California wildfires affect Union families

BY EMMA NORTH

Richmond student Douglas Hippe is busy studying for his mid-term finals but his mind is on the tragic wildfires burning 2,800 miles away in Malibu, California, where he lived before enrolling at Union Presbyterian Seminary.

“It is very sad for me because I love California and feel very attached to the state,” Hippe said.

Douglas Hippe

While living there, Hippe said the fear of wildfires was always something everyone was aware of but not necessarily an everyday thought. “My wife has been getting a lot of first-hand reports from people there,” said Hippe, “the devastation is pretty massive.”

Among the structures destroyed was the Malibu home of his wife’s grandparents, James and Marcella Shirk.

Hippe’s wife created a GoFundMe page to help support her grandparents who have been featured on Inside Edition, ABC News, and their local ABC News station.

While Malibu is often associated with celebrities and wealth, not every resident falls into that category. When his wife’s grandparents moved there 41 years ago, the area was completely undeveloped and it wasn’t the celebrity paradise it is today.

“I think sometimes people can have a perception of like, oh well, we don’t need to be concerned about Malibu or offer help because they’re all rich,” Hippe said.

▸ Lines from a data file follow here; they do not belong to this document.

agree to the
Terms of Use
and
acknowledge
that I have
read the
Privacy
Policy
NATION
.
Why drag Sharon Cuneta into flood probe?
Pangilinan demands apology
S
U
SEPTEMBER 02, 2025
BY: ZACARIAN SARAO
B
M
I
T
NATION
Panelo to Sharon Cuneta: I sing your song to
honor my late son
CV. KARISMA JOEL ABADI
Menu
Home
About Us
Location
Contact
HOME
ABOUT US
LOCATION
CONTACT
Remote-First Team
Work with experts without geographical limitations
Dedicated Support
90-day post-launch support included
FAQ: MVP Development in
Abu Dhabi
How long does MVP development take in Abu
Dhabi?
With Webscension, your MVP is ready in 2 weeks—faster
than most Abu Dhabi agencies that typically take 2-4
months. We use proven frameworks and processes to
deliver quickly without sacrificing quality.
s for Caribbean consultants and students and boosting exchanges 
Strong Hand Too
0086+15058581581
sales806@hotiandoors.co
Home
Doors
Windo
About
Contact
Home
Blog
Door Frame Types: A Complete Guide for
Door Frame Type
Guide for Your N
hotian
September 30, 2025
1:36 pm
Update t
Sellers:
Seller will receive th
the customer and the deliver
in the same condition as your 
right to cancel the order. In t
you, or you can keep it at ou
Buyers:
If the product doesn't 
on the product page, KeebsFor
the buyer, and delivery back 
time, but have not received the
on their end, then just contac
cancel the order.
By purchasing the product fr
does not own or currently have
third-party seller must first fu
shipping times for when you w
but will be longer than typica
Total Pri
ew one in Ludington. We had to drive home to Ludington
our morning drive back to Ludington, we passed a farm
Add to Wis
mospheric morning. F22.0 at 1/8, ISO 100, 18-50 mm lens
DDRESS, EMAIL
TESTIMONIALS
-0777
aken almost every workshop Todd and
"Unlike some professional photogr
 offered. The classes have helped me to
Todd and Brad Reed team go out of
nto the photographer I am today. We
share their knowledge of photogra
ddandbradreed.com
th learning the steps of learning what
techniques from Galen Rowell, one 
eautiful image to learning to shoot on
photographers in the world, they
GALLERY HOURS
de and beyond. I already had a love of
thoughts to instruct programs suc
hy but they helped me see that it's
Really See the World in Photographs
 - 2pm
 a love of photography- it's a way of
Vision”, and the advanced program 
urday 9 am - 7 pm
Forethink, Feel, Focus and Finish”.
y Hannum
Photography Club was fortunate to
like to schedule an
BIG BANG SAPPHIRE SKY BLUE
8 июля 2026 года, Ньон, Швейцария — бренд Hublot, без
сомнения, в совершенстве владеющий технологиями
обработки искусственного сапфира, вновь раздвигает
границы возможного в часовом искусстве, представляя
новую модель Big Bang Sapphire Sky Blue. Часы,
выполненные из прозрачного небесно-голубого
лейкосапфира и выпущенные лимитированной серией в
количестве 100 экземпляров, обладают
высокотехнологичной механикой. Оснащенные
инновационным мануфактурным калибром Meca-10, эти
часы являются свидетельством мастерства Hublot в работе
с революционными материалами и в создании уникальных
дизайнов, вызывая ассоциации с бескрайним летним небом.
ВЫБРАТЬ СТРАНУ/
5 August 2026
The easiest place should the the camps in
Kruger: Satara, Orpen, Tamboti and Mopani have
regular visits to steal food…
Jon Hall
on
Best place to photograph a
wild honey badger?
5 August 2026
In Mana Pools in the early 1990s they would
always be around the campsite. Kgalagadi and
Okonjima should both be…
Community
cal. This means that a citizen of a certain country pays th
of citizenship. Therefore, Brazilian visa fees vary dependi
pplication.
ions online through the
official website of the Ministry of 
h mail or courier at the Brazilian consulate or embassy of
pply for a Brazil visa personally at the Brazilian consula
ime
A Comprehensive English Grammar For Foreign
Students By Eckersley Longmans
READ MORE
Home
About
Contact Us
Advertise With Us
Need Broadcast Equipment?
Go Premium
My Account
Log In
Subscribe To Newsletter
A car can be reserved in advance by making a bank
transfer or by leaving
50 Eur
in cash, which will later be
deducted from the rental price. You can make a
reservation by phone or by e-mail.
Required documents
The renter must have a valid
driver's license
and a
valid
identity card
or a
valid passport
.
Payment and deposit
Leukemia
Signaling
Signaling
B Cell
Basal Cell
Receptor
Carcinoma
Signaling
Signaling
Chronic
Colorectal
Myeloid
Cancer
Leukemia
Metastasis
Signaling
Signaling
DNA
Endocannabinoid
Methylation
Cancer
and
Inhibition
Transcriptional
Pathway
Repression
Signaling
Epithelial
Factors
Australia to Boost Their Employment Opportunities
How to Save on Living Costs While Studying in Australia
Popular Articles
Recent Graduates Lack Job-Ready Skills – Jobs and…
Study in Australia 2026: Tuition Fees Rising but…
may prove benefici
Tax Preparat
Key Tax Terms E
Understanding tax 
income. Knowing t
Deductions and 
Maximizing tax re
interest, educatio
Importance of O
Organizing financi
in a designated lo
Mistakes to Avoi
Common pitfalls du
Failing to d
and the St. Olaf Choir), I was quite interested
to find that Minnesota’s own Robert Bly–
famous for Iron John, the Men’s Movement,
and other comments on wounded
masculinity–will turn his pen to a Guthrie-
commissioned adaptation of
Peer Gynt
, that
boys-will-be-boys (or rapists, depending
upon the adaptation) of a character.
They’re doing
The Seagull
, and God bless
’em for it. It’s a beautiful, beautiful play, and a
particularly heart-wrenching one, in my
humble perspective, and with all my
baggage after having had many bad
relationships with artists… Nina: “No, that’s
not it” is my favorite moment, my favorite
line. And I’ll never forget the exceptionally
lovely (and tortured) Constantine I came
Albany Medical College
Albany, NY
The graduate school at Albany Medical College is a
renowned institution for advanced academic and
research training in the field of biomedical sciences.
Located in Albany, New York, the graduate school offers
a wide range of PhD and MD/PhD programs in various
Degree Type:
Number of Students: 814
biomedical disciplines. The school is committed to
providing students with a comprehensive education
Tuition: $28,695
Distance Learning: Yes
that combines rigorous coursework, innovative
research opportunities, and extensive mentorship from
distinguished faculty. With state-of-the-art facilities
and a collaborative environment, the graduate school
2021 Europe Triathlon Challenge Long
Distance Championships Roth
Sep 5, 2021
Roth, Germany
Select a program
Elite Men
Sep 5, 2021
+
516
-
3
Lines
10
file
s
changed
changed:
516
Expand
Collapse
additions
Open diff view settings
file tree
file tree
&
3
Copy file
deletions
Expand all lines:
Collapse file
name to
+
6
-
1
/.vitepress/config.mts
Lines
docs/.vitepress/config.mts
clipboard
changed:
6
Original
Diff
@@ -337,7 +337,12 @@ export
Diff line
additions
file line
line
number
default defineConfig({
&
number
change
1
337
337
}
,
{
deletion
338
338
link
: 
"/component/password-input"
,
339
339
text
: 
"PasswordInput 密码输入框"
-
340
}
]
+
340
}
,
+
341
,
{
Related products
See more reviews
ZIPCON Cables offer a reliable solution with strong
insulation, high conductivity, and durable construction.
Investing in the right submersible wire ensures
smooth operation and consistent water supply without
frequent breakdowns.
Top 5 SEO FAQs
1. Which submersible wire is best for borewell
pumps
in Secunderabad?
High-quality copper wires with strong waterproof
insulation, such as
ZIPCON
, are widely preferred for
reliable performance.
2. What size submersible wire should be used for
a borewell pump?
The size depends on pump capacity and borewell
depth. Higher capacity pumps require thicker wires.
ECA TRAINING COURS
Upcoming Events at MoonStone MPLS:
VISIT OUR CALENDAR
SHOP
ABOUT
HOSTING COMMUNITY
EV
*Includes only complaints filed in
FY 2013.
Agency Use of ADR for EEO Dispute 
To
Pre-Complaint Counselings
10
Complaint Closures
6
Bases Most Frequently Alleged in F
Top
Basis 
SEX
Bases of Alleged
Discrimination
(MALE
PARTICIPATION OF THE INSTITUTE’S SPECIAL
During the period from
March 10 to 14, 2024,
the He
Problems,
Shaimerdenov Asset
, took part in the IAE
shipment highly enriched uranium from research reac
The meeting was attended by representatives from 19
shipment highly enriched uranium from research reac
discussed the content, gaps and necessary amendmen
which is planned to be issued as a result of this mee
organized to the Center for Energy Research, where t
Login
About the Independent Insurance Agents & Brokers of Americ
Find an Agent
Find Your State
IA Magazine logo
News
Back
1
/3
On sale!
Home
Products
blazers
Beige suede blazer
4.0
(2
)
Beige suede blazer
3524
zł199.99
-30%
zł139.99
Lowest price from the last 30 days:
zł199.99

He explains that people in Malibu often rent out sections of their home or a guest home to pad their income and help them afford their home. There are also people who work for wealthy homeowners in the area as cooks, maintenance staff, groundskeepers, pet groomers, and personal trainers. These people are not wealthy and their job security is reliant on the homes and home-owners in the area.

The wildfires also spread very close to Pepperdine University, where Hippe received his Master of Arts degree in religion.

The family of Marina Luckoo, a student at Union’s Charlotte campus, was affected by fires that consumed the town of Paradise. Her nephew Jesiah and his family fled their home with all they could carry before it was destroyed. A GoFundMe page has been started to help them recover.

Hippe said the hardest thing for communities recovering from the disaster is the scale, that so many homes were damaged or destroyed. “How will they have the resources to clean up and rebuild?”


Top photo: The Malibu home of student Douglas Hippe’s wife’s grandparents was destroyed by fire.